L'événement où des scientifiques chinois et allemands ont qualifié la région de Rimae Bode de destination idéale pour la mission de 2030 a suscité l'émoi des observateurs. Rimae Bode n'est pas un nom inconnu; cet endroit était à l'origine un objectif clé du programme Constellation de la NASA (États-Unis) avant que ce projet ne soit annulé en 2010.
Le fait que la Chine vise publiquement la zone autrefois "dans le collimateur" des États-Unis montre qu'une course pour une position privilégiée sur la Lune se réchauffe plus que jamais.
Cette zone attire particulièrement les experts par sa diversité d'échantillons géologiques, des débris volcaniques aux anciennes lignes de lave, fournissant une source de données précieuses pour décrypter l'histoire de la formation de ce satellite.
La raison du choix de Rimae Bode réside dans la combinaison parfaite de valeurs scientifiques et de conditions de sécurité.

Selon un article de la revue Nature Astronomy, cette zone a un terrain relativement plat, peu de grands cratères et est située à basse latitude, ce qui facilite l'accès aux vaisseaux spatiaux. Il est extrêmement important d'identifier les points d'atterrissage à basse pente, car les leçons tirées de l'histoire montrent que se déplacer sur des pentes de plus de 15 degrés épuisera rapidement les astronautes lorsqu'ils portent des combinaisons de voyage lourdes.
Géologiquement, l'équipe de recherche a utilisé des données d'imagerie orbitale pour identifier des traces volcaniques datant de 3,2 à 3,7 milliards d'années. Il existe ici des vallées sinueuses comme des rivières, qui se sont formées à partir de coulées de lave chaude dans le passé.

Le déploiement d'astronautes directement sur le terrain au lieu d'utiliser des robots permettra de déployer des équipements de mesure géophysique plus complexes, similaires à ce que les légendaires missions Apollo ont fait au siècle dernier pour changer complètement la compréhension de la Lune par l'humanité.

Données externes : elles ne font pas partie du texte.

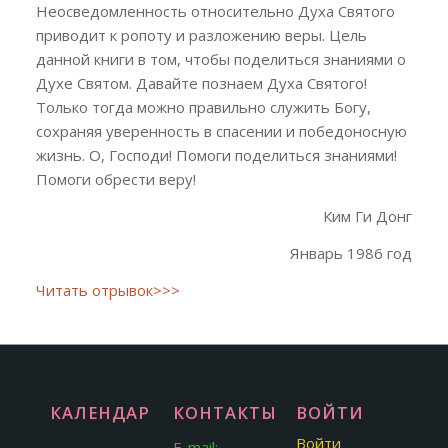
Неосведомленность относительно Духа Святого
приводит к ропоту и разложению веры. Цель
данной книги в том, чтобы поделиться знаниями о
Духе Святом. Давайте познаем Духа Святого!
Только тогда можно правильно служить Богу,
сохраняя уверенность в спасении и победоносную
жизнь. О, Господи! Помоги поделиться знаниями!
Помоги обрести веру!
Ким Ги Донг
Январь 1986 год
Читать отрывок>>>
КАЛЕНДАРЬ
КОНТАКТЫ:
ВОЙТИ
Апрель 2018
Войти
E-mail:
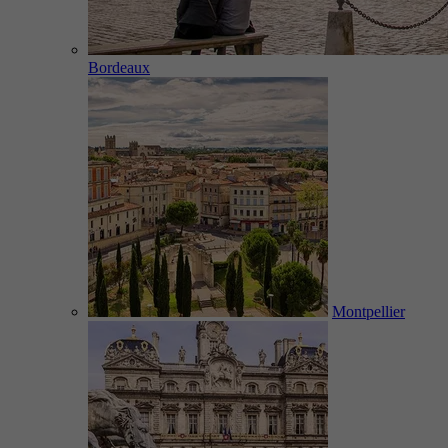
Bordeaux
Montpellier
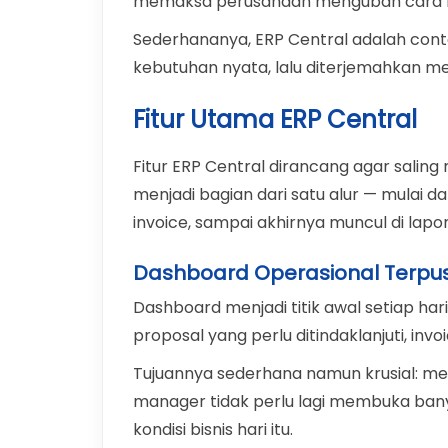
memaksa perusahaan mengubah cara ke
Sederhananya, ERP Central adalah cont
kebutuhan nyata, lalu diterjemahkan m
Fitur Utama ERP Central
Fitur ERP Central dirancang agar saling 
menjadi bagian dari satu alur — mulai da
invoice, sampai akhirnya muncul di lapo
Dashboard Operasional Terpu
Dashboard menjadi titik awal setiap hari 
proposal yang perlu ditindaklanjuti, invo
Tujuannya sederhana namun krusial: m
manager tidak perlu lagi membuka bany
kondisi bisnis hari itu.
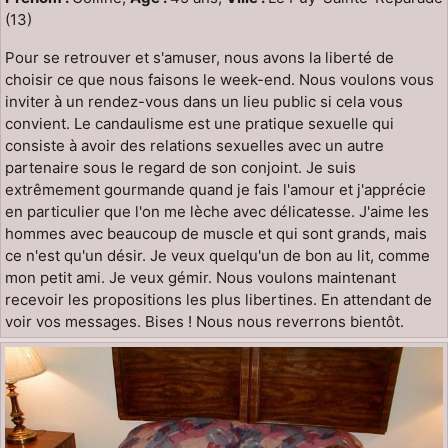
(13)
Pour se retrouver et s'amuser, nous avons la liberté de
choisir ce que nous faisons le week-end. Nous voulons vous
inviter à un rendez-vous dans un lieu public si cela vous
convient. Le candaulisme est une pratique sexuelle qui
consiste à avoir des relations sexuelles avec un autre
partenaire sous le regard de son conjoint. Je suis
extrêmement gourmande quand je fais l'amour et j'apprécie
en particulier que l'on me lèche avec délicatesse. J'aime les
hommes avec beaucoup de muscle et qui sont grands, mais
ce n'est qu'un désir. Je veux quelqu'un de bon au lit, comme
mon petit ami. Je veux gémir. Nous voulons maintenant
recevoir les propositions les plus libertines. En attendant de
voir vos messages. Bises ! Nous nous reverrons bientôt.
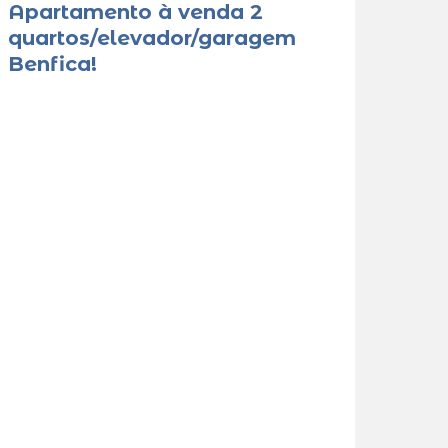
Apartamento à venda 2
quartos/elevador/garagem
Benfica!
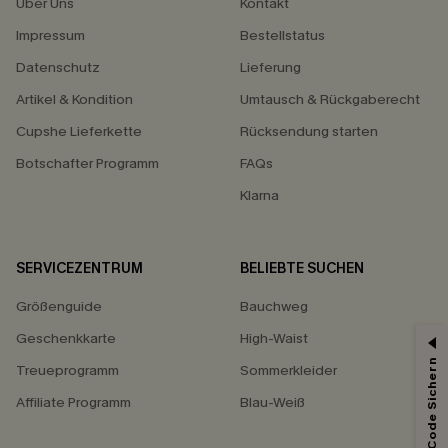
Über Uns
Kontakt
Impressum
Bestellstatus
Datenschutz
Lieferung
Artikel & Kondition
Umtausch & Rückgaberecht
Cupshe Lieferkette
Rücksendung starten
Botschafter Programm
FAQs
Klarna
SERVICEZENTRUM
BELIEBTE SUCHEN
Größenguide
Bauchweg
Geschenkkarte
High-Waist
Treueprogramm
Sommerkleider
Affiliate Programm
Blau-Weiß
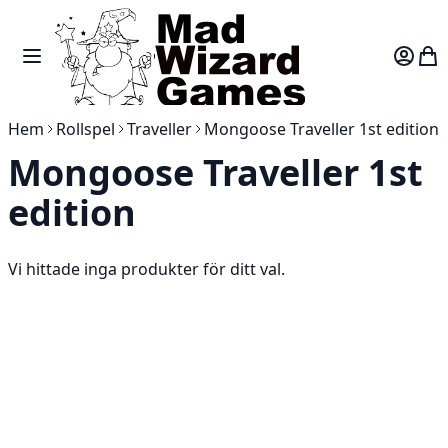
Skip to Content
Toggle Nav
Var
Hem
Rollspel
Traveller
Mongoose Traveller 1st edition
Mongoose Traveller 1st
edition
Vi hittade inga produkter för ditt val.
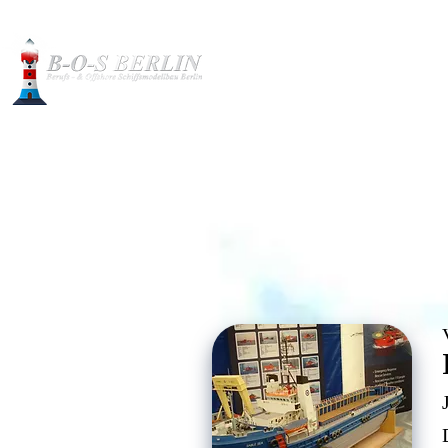
Baubilder
Modelle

Actuellement, la Chine intensifie les travaux logistiques pour le jalon 2030 en testant le navire de transport de passagers Manchu et en concevant des combinaisons de voyage spécialisées. Le groupe de recherche a également défini des itinéraires de déplacement optimaux dans un rayon de 8 km autour du point d'atterrissage prévu afin de maximiser la capacité de collecte d'échantillons.
La similitude dans le choix des sites entre la Chine et la NASA montre l'importance stratégique de cette région dans la course à l'espace de nouvelle génération, où les pays veulent non seulement y mettre les pieds, mais aussi construire des avant-postes de recherche à long terme.